Down the winding roads on the outskirts of Yangon, Myanmar lies a shelter housing over 100 patients infected with HIV/AIDS.
With a lack of government support, and with NGOs frequently prevented from working in the country, the opposition party, the National League for Democracy, took action in 2002 by funding the HIV/AIDS Prevention and Care Centr in the South Dagon Township.
The government's figures put the number of adults who suffer from HIV at nearly 189,000 of the countries 60 million people. Only 43 percent of those affected are currently receiving treatment.
This July, Myanmar began receiving $160m from The Global Fund, in hopes of allowing the country to extend coverage to all who suffer from the illness.

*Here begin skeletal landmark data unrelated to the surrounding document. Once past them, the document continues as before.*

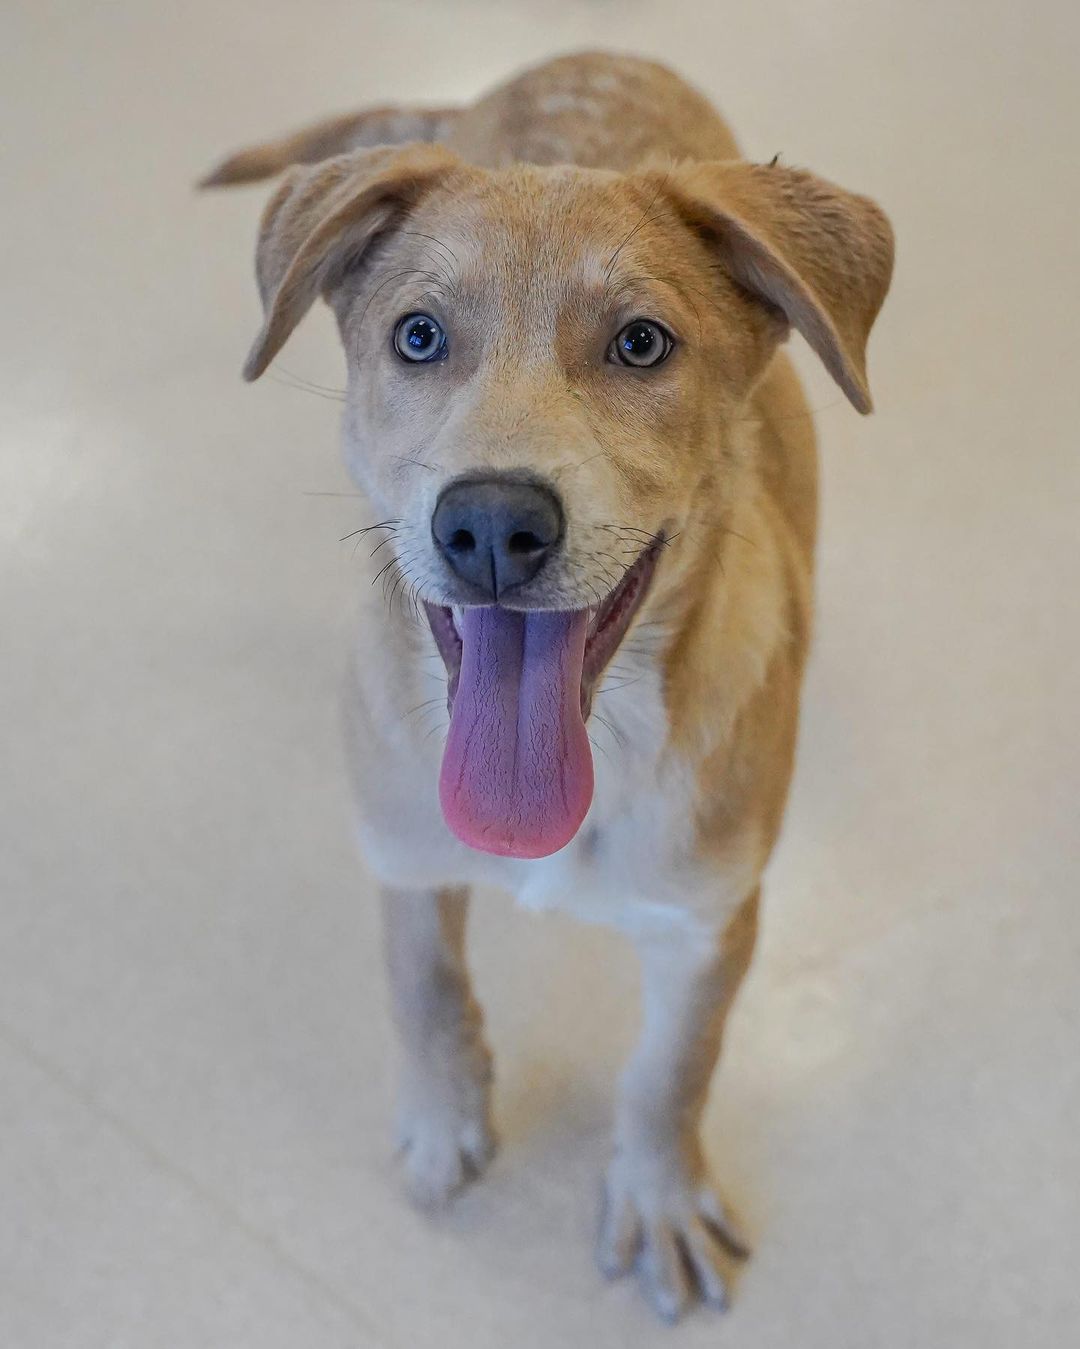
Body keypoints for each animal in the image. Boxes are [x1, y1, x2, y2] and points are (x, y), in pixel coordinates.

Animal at [204, 49, 895, 1316]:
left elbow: (672, 1068)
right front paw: (445, 1115)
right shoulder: (401, 846)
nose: (489, 524)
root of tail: (577, 58)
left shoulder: (709, 920)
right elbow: (421, 983)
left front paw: (659, 1192)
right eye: (418, 334)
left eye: (643, 344)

However, with the healthcare system ranked as the lowest of the 190 surveyed countries by the World Health Organization, Myanmar will likely struggle to provide necessary treatment.

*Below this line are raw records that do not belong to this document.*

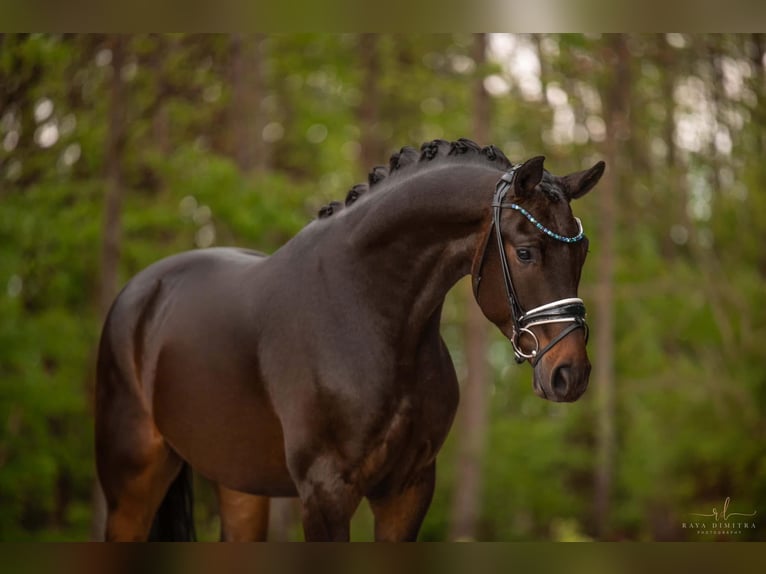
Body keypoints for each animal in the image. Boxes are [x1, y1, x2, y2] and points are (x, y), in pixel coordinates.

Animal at [94, 137, 608, 544]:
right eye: (526, 252)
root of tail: (141, 293)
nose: (571, 373)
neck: (367, 312)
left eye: (582, 250)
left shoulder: (408, 489)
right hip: (132, 484)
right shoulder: (326, 493)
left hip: (238, 483)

It is vital that over the course of the next few years, as Myanmar develops, the fight against HIV/AIDS does not stagnate but becomes even more diligent.
In my life I’ve met people dealing with PTSD, drug addiction, displacement and disease, and I’m struck by the similarity in spirit between these people, despite the obvious divides. It has been a goal of mine to realize and mend this schism through photography, be it mental, physical or geographical in nature.
Documenting the lives of people around the world will help those who have no access to such situations understand that the subjects of my photographs could easily be their parent, sibling or partner. Despite differences in language, skin color, religion or way of life, we all share the same basic needs for empathy, understanding and acceptance.